-- EXTRACTED MATERIAL follows --
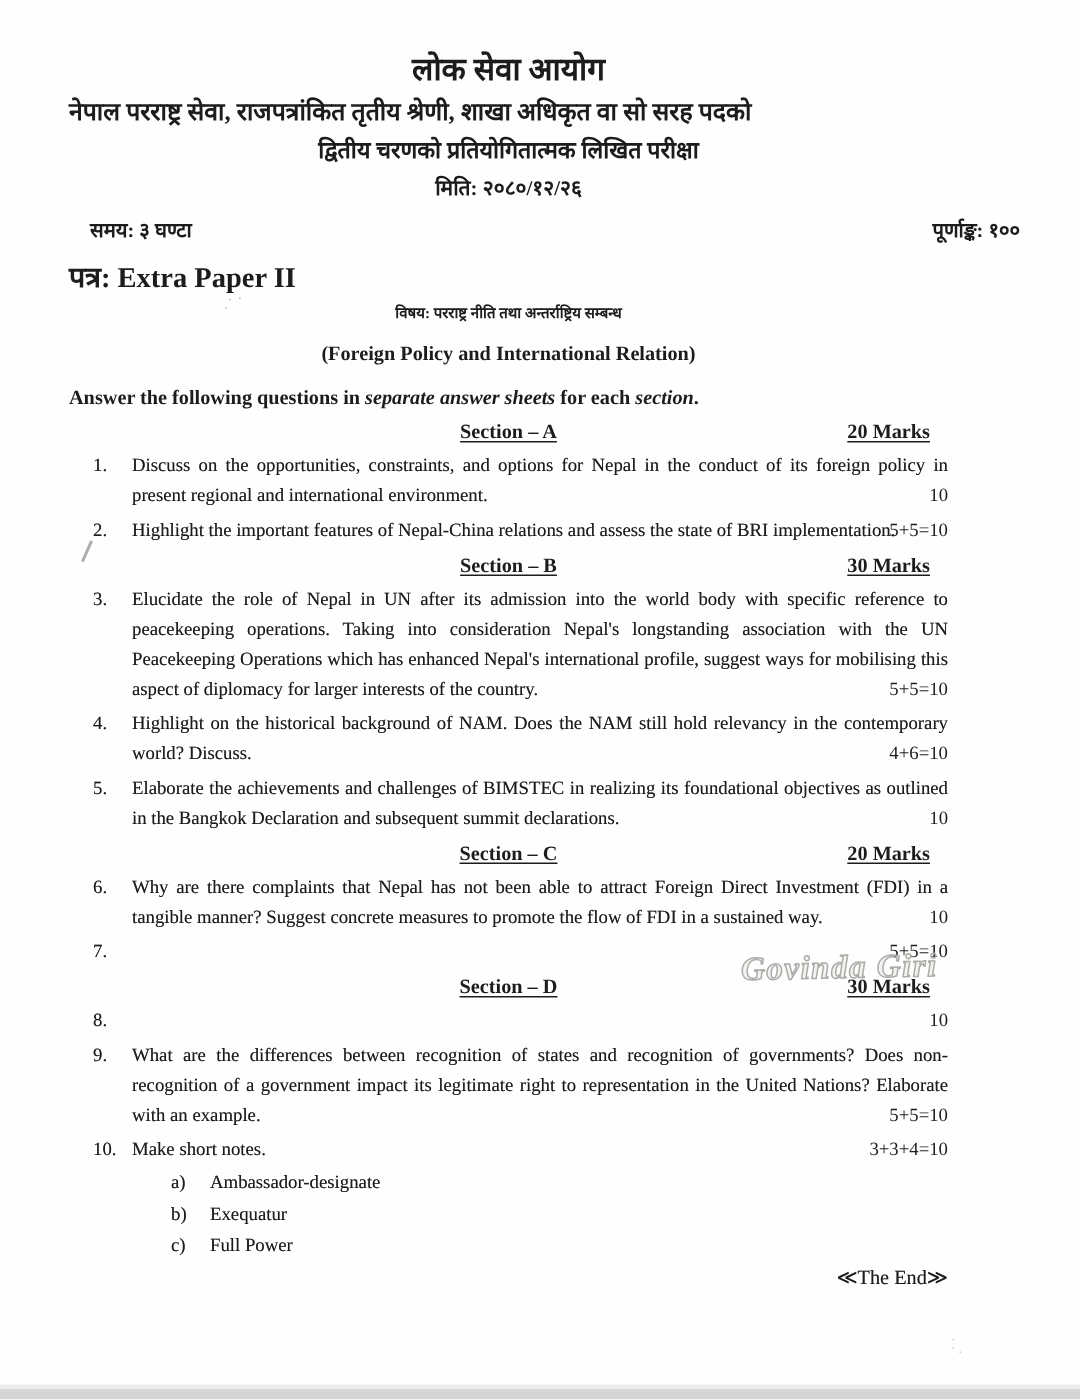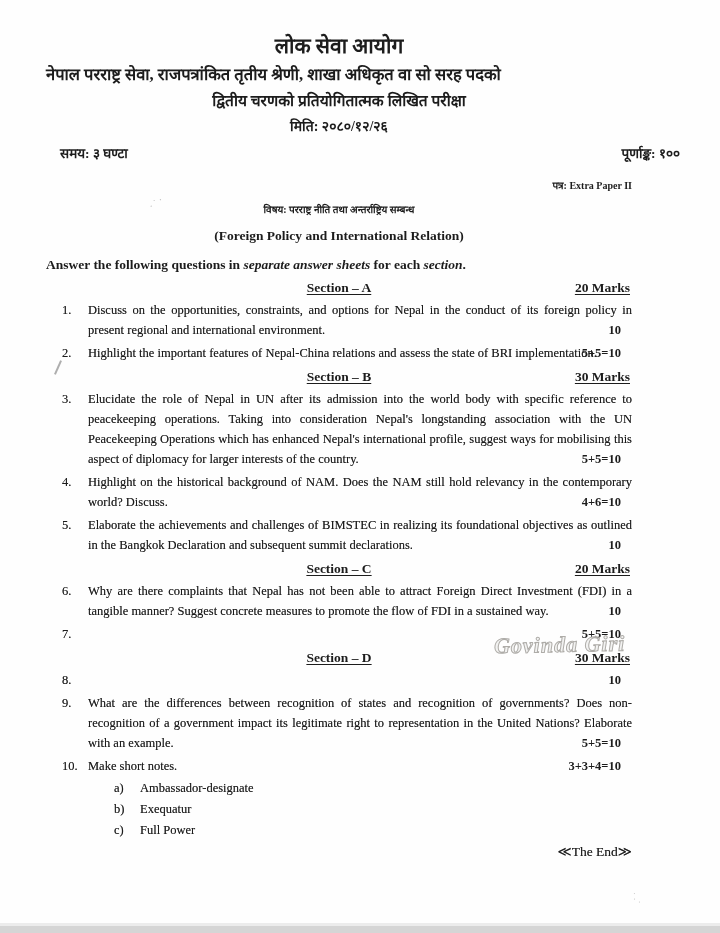--- a/index.html
+++ b/index.html
@@ -15,35 +15,35 @@
   .content{padding:33px 88px 0 46px;}
 
   
   .np-title{text-align:center;font-weight:bold;font-size:21px;line-height:26px;}
   .np-sub1{text-align:left;font-weight:bold;font-size:16.5px;line-height:24px;margin-top:4px;}
   .np-sub2{text-align:center;font-weight:bold;font-size:15.5px;line-height:22px;margin-top:3px;}
   .np-date{text-align:center;font-weight:bold;font-size:14px;line-height:20px;margin-top:5px;}
   .meta-row{display:flex;justify-content:space-between;font-weight:bold;font-size:13.5px;line-height:20px;margin-top:7px;position:relative;}
   .meta-row .time{margin-left:14px;}
   .meta-row .fm{position:relative;right:-48px;}
-  .paper-line{text-align:right;font-weight:bold;font-size:10px;line-height:18px;margin-top:13px;}
+  .paper-line{text-align:left;font-weight:bold;font-size:19px;line-height:18px;margin-top:13px;}
   .subject-np{text-align:center;font-weight:bold;font-size:10px;line-height:20px;margin-top:5px;}
   .subject-en{text-align:center;font-weight:bold;font-size:13.5px;line-height:18px;margin-top:7px;}
   .instruction{font-weight:bold;font-size:13.5px;line-height:18px;margin-top:11px;text-underline-offset:2px;}
   .instruction em{font-style:italic;}
 
   
   .sec{position:relative;text-align:center;font-weight:bold;font-size:13.5px;line-height:18px;margin:5px 0 2px 0;}
   .sec .sec-t{text-decoration:underline;text-underline-offset:2px;}
-  .sec .sec-m{position:absolute;right:2px;top:0;text-decoration:underline;text-underline-offset:2px;}
+  .sec .sec-m{position:absolute;right:12px;top:0;text-decoration:underline;text-underline-offset:2px;}
 
   .q{display:flex;margin-top:3px;font-size:12.5px;line-height:20px;text-shadow:0 0 .4px rgba(20,20,20,.55);}
   .q .qno{width:26px;flex:none;margin-left:16px;}
   .q .qbody{flex:1;position:relative;text-align:justify;text-align-last:left;}
-  .q .qmarks{position:absolute;right:11px;bottom:0;font-weight:bold;text-shadow:none;}
+  .q .qmarks{position:absolute;right:0;bottom:0;font-weight:normal;text-shadow:none;}
   .q .qmarks.top{bottom:auto;top:0;}
   .subitems{margin-top:2px;}
   .subitem{display:flex;line-height:21px;}
   .subitem .sub-l{width:26px;flex:none;margin-left:26px;}
 
   .footer{ text-align:right;font-weight:normal;font-size:13.5px;line-height:18px;margin-top:2px;text-shadow:0 0 .4px rgba(20,20,20,.5);}
 
   
   .watermark{
     position:absolute;left:494px;top:632px;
-- EXTRACTED MATERIAL concluded --
WHAT YOU SHOULD DO => Among the lines above, please find those with "qmarks" and copy them.

ANSWER SPACE =>
-  .q .qmarks{position:absolute;right:11px;bottom:0;font-weight:bold;text-shadow:none;}
+  .q .qmarks{position:absolute;right:0;bottom:0;font-weight:normal;text-shadow:none;}
   .q .qmarks.top{bottom:auto;top:0;}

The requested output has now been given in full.